Exercise aim
Transcribe the listing below word for word, from its first line down to and including the line with "genus: Anthyllis".

Supplied records
----

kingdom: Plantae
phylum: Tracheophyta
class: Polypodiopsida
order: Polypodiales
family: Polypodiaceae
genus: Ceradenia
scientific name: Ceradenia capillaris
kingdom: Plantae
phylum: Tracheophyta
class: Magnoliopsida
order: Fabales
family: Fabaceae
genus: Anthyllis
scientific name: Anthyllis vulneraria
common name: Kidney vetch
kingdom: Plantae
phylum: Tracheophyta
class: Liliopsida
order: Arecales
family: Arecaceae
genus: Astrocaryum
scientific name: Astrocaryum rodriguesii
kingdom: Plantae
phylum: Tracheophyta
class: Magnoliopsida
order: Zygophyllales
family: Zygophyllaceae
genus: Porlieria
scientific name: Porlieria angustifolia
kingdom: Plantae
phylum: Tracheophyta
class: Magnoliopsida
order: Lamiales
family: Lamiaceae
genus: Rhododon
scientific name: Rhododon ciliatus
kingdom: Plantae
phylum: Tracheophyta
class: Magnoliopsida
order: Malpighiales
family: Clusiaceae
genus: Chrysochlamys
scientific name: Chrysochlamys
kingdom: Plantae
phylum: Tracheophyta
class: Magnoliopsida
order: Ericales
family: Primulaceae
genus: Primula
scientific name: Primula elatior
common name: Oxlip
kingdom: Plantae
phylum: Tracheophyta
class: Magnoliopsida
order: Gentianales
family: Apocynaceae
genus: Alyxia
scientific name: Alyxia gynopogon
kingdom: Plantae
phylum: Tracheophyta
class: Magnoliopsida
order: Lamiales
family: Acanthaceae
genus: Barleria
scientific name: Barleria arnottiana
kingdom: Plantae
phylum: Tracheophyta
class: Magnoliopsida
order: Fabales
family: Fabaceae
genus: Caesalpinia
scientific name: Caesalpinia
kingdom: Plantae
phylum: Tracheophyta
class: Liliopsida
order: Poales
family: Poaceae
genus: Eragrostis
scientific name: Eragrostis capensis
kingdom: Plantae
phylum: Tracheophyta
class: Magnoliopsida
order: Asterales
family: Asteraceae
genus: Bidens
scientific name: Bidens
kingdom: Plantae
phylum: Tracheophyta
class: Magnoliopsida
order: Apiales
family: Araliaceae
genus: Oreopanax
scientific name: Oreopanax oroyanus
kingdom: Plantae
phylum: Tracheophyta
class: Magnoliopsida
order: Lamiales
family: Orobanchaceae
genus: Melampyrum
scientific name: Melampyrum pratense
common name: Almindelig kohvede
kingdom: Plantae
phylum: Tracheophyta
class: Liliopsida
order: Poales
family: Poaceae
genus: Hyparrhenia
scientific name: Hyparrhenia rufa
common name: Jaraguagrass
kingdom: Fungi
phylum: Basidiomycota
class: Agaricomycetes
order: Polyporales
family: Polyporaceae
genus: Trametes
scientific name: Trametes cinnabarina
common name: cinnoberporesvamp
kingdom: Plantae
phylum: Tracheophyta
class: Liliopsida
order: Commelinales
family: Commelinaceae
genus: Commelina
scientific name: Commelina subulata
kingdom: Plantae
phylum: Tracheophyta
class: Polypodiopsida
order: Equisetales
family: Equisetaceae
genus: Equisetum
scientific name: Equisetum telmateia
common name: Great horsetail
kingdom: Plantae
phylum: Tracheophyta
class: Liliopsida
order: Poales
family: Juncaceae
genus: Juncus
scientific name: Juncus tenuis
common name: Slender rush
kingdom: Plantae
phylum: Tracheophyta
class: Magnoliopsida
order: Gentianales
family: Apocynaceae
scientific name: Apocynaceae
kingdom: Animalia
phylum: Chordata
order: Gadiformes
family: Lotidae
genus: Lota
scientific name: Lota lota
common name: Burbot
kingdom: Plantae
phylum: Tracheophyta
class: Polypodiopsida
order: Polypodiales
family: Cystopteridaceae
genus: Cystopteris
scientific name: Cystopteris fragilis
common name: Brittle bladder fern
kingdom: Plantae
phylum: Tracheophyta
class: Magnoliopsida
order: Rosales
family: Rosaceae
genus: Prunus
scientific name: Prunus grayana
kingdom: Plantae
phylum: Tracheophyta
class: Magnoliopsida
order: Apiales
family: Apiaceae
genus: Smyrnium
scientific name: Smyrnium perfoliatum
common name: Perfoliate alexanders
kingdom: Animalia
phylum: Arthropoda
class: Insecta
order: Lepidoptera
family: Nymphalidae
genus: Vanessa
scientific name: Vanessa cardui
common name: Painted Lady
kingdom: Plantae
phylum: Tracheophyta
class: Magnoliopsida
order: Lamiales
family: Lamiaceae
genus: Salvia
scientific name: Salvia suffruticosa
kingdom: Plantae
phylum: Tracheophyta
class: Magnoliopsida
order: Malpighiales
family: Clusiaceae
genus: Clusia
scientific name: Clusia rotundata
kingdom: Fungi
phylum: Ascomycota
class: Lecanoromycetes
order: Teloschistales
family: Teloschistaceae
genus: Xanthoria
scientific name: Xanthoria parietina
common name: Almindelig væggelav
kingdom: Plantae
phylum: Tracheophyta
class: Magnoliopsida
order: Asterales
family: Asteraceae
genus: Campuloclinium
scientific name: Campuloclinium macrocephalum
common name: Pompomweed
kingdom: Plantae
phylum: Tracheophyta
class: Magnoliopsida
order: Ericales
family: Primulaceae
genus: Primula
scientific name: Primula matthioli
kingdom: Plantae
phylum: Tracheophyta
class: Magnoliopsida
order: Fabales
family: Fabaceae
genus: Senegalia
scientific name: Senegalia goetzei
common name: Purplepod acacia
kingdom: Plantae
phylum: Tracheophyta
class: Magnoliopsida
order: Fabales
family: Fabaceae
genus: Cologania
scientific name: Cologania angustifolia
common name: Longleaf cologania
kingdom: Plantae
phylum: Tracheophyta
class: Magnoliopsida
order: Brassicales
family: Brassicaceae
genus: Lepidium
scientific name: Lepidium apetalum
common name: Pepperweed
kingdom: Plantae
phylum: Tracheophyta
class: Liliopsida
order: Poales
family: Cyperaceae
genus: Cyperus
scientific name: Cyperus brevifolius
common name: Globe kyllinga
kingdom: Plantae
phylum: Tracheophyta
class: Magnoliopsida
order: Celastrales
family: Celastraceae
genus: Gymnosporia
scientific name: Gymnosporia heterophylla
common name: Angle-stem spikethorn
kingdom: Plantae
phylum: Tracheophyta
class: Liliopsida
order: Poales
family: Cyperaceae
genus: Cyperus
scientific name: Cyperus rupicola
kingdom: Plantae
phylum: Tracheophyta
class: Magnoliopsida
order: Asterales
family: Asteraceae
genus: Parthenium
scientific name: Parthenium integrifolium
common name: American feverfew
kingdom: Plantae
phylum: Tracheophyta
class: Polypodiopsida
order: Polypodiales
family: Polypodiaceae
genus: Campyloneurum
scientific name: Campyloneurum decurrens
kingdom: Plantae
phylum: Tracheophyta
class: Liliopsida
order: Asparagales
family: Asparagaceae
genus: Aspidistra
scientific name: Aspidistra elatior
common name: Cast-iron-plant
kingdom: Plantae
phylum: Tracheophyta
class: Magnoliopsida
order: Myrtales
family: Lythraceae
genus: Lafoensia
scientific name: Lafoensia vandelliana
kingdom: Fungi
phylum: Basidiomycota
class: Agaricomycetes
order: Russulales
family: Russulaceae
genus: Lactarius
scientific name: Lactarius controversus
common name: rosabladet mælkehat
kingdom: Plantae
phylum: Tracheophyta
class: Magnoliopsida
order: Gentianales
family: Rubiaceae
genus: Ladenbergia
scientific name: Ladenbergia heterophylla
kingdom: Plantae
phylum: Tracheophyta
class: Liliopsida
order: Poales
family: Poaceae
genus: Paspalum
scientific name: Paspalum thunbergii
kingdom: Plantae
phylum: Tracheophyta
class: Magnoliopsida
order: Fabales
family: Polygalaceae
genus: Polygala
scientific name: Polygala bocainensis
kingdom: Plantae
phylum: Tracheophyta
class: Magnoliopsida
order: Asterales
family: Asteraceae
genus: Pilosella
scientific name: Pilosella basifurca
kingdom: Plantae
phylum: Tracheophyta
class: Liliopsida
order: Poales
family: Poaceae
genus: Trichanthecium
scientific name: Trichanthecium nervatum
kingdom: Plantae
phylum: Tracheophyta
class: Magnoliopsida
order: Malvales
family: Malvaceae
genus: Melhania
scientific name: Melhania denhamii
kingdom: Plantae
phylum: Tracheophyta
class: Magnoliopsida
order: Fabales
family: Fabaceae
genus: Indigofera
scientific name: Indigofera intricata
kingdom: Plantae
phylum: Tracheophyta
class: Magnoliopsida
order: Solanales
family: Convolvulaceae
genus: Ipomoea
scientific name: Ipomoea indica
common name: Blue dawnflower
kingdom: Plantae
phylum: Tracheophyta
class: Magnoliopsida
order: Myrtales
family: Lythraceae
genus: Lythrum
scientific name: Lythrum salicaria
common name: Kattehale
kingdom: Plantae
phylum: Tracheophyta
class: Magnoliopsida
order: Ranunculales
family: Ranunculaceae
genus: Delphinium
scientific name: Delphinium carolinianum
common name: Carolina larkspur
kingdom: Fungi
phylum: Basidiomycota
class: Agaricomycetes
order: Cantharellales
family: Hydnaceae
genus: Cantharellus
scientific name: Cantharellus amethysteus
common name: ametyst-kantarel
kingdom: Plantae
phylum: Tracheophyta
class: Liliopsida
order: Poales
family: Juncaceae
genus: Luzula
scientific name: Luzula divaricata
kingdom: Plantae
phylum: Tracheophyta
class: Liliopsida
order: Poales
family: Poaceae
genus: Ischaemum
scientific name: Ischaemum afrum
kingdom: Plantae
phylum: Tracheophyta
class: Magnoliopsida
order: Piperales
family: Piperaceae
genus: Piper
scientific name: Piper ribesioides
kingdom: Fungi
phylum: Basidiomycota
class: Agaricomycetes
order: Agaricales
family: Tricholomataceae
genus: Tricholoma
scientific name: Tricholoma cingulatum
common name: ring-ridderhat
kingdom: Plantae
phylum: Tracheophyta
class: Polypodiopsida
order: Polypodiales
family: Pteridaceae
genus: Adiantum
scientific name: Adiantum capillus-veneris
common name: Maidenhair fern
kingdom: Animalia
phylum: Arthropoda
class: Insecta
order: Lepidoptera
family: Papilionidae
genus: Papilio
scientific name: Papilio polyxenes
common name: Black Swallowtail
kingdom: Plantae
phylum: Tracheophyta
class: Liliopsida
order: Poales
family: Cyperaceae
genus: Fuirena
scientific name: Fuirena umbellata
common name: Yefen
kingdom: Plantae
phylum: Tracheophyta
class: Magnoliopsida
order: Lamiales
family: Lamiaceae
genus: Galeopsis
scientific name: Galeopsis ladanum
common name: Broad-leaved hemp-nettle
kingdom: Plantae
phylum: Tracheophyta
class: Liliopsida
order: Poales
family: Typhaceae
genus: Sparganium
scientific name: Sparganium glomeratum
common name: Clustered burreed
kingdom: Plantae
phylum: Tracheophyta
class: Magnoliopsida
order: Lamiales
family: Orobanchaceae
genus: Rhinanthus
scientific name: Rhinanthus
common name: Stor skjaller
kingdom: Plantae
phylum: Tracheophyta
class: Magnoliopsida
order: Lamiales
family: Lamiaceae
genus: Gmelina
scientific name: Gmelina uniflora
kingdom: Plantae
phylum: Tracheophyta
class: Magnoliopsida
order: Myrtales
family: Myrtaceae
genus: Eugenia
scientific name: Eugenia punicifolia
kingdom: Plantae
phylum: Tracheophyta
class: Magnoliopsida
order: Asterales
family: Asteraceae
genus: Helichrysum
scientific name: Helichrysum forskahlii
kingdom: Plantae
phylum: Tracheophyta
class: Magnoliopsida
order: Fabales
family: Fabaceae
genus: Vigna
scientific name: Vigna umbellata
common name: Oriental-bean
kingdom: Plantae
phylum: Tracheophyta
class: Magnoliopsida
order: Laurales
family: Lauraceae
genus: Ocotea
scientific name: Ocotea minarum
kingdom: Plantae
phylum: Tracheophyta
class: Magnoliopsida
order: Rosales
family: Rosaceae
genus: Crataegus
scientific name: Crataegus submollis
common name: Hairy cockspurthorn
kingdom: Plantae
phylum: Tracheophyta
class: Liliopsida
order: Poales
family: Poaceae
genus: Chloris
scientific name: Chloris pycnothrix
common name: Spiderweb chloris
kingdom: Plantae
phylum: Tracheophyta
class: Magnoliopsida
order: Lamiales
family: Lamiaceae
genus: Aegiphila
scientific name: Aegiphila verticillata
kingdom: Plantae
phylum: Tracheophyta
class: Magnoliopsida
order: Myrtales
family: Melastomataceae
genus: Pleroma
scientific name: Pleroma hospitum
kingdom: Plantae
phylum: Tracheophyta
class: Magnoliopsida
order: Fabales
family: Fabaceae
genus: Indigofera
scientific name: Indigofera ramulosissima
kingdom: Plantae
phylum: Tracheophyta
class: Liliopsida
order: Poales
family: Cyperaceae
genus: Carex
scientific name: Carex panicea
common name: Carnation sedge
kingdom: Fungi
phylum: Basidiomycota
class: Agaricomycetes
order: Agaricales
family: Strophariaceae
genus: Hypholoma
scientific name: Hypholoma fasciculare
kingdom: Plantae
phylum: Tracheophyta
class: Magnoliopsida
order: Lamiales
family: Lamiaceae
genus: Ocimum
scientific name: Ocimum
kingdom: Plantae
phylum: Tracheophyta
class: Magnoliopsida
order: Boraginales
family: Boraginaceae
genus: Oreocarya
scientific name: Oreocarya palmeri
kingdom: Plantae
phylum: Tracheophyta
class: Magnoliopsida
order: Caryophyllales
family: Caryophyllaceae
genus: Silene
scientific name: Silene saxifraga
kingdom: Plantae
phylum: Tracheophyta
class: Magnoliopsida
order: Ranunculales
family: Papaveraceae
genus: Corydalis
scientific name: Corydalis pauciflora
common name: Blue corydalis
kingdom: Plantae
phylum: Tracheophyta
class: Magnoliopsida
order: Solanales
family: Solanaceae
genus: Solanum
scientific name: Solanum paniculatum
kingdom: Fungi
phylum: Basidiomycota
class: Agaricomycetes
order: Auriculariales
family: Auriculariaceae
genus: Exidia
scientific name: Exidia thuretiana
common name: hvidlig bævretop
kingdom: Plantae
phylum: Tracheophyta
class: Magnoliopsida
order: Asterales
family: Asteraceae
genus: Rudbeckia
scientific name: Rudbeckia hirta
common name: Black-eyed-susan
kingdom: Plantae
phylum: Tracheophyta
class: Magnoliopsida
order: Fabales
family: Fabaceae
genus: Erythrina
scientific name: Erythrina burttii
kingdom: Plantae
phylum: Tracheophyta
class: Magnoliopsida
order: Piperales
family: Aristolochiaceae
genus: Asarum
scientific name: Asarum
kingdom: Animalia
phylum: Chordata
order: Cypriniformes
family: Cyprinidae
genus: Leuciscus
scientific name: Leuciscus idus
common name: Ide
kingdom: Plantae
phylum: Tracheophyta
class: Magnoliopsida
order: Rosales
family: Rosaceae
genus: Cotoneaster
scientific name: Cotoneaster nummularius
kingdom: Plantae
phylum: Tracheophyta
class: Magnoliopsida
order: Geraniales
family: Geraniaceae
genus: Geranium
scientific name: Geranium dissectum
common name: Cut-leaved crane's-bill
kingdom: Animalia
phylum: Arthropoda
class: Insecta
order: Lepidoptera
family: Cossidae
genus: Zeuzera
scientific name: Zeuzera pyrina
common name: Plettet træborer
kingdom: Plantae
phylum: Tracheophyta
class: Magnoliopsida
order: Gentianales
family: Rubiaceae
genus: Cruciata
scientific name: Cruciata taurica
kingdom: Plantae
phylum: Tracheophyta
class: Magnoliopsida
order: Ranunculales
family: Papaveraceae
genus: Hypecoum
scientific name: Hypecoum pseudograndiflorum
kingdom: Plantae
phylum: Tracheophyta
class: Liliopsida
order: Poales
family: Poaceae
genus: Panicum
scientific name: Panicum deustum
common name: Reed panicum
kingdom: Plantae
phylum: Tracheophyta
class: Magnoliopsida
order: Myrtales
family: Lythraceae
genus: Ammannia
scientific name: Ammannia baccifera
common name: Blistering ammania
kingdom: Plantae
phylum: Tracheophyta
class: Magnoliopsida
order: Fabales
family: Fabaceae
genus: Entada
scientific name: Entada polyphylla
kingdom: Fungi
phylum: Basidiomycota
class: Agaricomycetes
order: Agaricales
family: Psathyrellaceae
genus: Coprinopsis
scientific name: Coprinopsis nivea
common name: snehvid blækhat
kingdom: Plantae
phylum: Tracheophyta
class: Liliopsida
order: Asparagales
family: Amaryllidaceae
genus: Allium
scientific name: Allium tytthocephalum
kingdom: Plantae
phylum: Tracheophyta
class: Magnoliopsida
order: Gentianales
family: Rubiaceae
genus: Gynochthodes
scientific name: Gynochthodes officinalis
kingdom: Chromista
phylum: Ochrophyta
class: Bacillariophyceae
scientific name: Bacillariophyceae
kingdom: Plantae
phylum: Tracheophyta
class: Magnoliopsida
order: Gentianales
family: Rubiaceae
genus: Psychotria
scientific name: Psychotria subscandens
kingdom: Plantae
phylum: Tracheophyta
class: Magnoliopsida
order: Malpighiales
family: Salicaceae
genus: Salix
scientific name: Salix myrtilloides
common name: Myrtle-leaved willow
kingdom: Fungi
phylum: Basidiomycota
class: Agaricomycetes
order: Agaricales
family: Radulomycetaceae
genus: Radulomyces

----

Task answer
kingdom: Plantae
phylum: Tracheophyta
class: Polypodiopsida
order: Polypodiales
family: Polypodiaceae
genus: Ceradenia
scientific name: Ceradenia capillaris
kingdom: Plantae
phylum: Tracheophyta
class: Magnoliopsida
order: Fabales
family: Fabaceae
genus: Anthyllis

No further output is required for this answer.